Learning what schools look for and want can help you prepare to be a good candidate. Whether you need to boost your GPA or raise your MCAT score, researching now can save you a lot of stress come application time. The Princeton Review’s annual Best 166 Medical Schools is a great resource (the title could change as med schools are added, so watch for that).
Know and Take all the Required Classes.
Just because your major doesn’t require certain courses, that doesn’t mean you shouldn’t take them. Some colleges waive courses like basic Biology based on AP scores, but a lot of med schools still want you to take the class. Peruse the admission requirements of a few schools you might want to apply to, and plan to schedule those classes for yourself.
Prepare for the MCAT by Junior Year.
Since applications have to be in the summer of your Junior year, you don’t want to wait too long to take the MCAT. (Your application can be delayed while schools wait to receive your scores). Start by taking a practice MCAT, and then plan to devote about 6 months to studying beforehand. If you think you can stick to it, invest in a preparatory course like a Kaplan course-they can really help you raise your MCAT score. Find out more here.

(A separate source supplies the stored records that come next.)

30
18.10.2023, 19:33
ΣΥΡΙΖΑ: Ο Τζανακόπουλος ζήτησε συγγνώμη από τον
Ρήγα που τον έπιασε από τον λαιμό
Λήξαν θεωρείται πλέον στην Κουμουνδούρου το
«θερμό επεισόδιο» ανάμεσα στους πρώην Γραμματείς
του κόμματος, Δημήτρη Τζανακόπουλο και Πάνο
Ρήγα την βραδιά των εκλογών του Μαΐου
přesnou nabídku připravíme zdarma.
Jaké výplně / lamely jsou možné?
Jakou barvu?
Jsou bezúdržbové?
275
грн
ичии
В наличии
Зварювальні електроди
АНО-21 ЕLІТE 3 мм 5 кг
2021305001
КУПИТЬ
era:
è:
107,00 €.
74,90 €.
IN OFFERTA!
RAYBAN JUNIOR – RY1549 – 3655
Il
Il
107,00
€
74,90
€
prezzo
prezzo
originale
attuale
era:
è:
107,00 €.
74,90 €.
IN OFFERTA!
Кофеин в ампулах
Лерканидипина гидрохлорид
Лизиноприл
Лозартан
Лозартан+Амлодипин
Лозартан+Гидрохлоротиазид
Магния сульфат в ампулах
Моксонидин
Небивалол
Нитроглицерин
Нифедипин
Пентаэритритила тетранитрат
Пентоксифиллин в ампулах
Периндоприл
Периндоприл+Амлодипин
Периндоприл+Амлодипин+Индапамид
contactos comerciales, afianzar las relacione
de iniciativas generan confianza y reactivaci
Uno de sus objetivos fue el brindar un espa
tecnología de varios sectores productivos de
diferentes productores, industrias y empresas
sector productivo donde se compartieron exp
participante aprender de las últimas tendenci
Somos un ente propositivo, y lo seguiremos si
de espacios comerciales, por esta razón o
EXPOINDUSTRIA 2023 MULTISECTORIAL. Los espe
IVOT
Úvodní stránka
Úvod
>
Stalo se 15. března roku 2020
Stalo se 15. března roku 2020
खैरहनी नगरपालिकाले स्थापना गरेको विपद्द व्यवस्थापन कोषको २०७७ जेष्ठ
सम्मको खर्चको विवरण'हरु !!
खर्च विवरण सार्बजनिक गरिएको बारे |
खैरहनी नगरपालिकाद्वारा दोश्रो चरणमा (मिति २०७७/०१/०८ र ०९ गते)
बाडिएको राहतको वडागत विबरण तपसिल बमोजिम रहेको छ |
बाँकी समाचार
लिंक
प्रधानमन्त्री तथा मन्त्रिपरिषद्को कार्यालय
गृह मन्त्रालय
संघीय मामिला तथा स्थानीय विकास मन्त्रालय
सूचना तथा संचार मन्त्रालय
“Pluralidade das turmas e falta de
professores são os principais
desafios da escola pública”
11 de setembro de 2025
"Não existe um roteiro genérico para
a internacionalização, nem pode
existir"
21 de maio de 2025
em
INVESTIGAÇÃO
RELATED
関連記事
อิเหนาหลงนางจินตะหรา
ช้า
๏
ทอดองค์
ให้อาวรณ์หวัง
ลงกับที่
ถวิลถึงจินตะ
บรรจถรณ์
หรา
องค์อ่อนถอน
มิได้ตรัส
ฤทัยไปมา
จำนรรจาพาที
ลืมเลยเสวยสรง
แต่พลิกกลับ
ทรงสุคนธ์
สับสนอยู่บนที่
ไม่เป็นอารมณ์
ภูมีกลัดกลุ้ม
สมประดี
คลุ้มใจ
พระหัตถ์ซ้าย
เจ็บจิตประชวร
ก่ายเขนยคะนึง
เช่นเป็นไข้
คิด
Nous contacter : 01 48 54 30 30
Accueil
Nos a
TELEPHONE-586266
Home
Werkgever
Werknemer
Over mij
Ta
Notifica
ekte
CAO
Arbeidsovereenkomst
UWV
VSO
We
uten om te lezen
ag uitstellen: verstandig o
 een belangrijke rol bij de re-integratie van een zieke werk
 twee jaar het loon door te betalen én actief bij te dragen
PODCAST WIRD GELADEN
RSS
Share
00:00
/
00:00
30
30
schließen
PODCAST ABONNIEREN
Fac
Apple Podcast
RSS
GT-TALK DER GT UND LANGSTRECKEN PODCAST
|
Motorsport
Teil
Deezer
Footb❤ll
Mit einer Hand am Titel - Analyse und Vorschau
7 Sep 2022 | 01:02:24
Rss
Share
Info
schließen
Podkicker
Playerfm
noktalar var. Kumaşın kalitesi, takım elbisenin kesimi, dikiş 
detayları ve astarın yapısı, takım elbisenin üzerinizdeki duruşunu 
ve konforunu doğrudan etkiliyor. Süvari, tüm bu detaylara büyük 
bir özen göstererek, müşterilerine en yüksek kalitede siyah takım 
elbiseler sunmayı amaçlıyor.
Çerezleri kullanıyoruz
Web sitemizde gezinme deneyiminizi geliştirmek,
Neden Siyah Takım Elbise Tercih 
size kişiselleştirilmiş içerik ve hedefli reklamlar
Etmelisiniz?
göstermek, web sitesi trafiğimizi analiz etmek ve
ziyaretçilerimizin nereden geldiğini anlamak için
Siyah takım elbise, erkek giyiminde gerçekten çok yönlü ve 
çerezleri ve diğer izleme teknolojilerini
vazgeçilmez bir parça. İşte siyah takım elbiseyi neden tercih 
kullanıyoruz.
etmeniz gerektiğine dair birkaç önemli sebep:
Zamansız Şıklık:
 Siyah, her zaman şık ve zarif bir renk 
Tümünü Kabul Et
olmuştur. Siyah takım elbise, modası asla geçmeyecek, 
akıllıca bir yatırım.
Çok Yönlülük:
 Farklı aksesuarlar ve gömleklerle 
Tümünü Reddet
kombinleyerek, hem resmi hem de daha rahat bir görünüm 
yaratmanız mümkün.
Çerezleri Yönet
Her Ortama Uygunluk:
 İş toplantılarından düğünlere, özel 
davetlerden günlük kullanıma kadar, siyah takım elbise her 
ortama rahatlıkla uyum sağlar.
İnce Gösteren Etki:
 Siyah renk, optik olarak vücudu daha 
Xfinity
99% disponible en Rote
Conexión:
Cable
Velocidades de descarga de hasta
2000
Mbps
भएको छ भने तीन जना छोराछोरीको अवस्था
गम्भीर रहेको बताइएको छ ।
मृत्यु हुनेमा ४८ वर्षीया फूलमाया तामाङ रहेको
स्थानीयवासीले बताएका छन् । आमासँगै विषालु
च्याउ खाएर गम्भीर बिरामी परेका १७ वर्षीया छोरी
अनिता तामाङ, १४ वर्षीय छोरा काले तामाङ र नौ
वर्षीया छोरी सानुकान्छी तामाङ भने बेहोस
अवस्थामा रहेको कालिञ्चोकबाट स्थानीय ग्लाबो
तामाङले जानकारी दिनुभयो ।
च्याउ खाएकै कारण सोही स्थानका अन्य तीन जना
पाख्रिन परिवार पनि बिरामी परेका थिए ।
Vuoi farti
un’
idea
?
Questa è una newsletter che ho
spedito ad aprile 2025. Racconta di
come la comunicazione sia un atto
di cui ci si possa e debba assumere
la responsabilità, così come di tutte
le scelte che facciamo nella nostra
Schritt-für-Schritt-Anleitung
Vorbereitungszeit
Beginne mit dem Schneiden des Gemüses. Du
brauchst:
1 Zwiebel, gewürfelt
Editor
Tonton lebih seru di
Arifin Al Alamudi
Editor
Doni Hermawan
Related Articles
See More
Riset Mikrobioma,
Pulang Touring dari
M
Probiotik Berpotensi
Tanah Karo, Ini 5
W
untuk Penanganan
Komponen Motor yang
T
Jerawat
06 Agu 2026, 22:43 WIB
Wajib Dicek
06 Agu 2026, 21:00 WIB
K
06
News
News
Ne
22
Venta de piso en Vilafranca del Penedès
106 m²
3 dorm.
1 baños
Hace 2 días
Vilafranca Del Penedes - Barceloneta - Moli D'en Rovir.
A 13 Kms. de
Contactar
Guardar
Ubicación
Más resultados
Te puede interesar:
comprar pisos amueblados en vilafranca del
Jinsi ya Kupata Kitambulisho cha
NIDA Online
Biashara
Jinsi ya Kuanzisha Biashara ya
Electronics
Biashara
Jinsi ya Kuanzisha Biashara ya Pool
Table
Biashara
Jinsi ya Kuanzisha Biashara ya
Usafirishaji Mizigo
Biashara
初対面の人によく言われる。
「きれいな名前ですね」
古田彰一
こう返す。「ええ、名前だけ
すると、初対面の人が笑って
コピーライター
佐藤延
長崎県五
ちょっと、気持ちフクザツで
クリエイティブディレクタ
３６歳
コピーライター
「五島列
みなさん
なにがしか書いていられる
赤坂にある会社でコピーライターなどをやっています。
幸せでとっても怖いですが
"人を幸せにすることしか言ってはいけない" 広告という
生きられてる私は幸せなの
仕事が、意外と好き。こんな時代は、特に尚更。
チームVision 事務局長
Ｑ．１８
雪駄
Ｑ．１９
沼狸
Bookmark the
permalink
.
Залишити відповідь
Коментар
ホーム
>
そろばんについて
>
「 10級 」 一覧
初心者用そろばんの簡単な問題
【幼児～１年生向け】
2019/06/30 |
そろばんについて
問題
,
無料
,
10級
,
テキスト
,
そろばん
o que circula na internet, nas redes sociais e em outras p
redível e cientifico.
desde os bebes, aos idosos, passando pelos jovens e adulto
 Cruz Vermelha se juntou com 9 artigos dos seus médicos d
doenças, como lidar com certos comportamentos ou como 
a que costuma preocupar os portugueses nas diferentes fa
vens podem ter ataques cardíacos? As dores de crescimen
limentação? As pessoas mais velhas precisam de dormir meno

Make Friends With Your Professors.
Med schools require letters of recommendation from both science and non-science professors, so don’t skip out on classes in your liberal arts fields. If you’re not planning to take many non-science or math courses, make sure you do really well-and make an impression on your professor-in the ones you do. Work hard in class, and get some face time at office hours so your professors know who you are, and respect you.
The more well-rounded you are, the better (but don’t over-do it-don’t be in clubs just to get the hours). Get involved in volunteer activities, clubs, and organizations that you feel passionate about. Work a part-time job. Get some real-world experience in the medical field, but don’t neglect the wider spectrum of opportunities you have in college.